Turetzky, A., Shabtay, N., Shechtman, S., Haws, D., Aronowitz, H., Hoory, R., & Dekel, A. (2024). Continuous Speech Synthesis using per-token Latent Diffusion. arXiv preprint arXiv:2410.16048.
This paper investigates the effectiveness of continuous representation learning, specifically using per-token latent diffusion, for zero-shot text-to-speech (TTS) synthesis compared to traditional discrete representation methods.
The authors propose SALAD, a novel per-token latent diffusion model for zero-shot TTS. They develop three variants of SALAD: Text2Acoustic (T2A), Semantic2Acoustic Autoregressive (S2A-AR), and Semantic2Acoustic Non-Autoregressive (S2A-NAR). For each variant, they train comparable models using discrete representations based on Residual Vector Quantization (RVQ) for comparison. The models are trained on the English subset of the multi-lingual LibriSpeech dataset and evaluated on LibriSpeech test-clean using objective metrics (UTMOS, CER, speaker similarity) and subjective listening tests (MOS for speech quality and naturalness, similarity score for speaker similarity).

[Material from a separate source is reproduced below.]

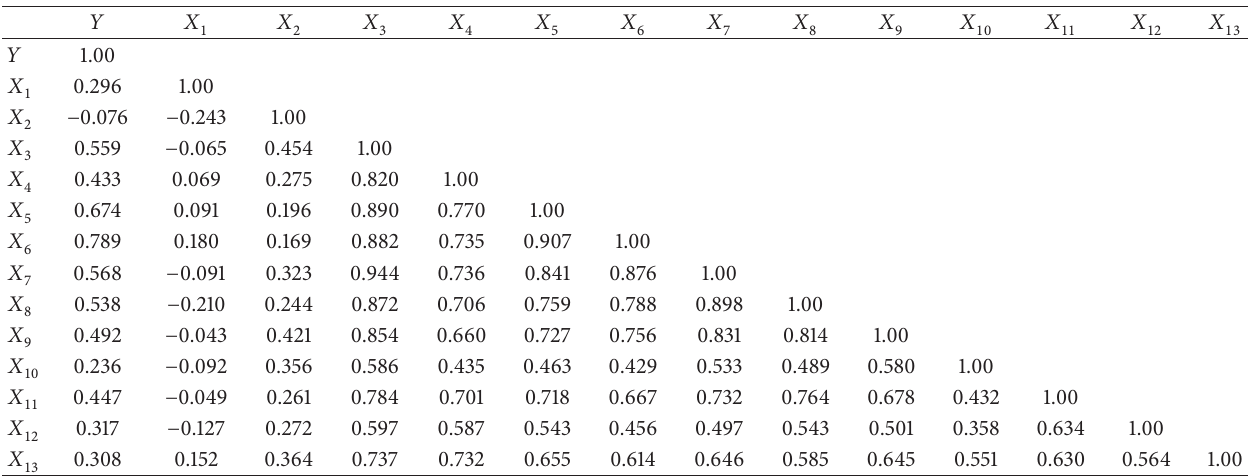
Table 2: Pearson correlations for pairs of variables.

The study suggests that continuous representation learning using per-token latent diffusion is a viable and competitive approach for zero-shot TTS, potentially outperforming traditional discrete methods in terms of intelligibility while maintaining comparable quality.
This research contributes to the advancement of TTS technology by exploring the potential of continuous representation learning, paving the way for more natural and intelligible synthetic speech.
The diffusion head inference process is slower than RVQ prediction heads. Future research could focus on optimizing the inference speed of diffusion-based models and developing quality metrics for diffusion processes to enable advanced decoding algorithms. Further exploration of multimodal models operating on symmetric representations for both perception and generation is also suggested.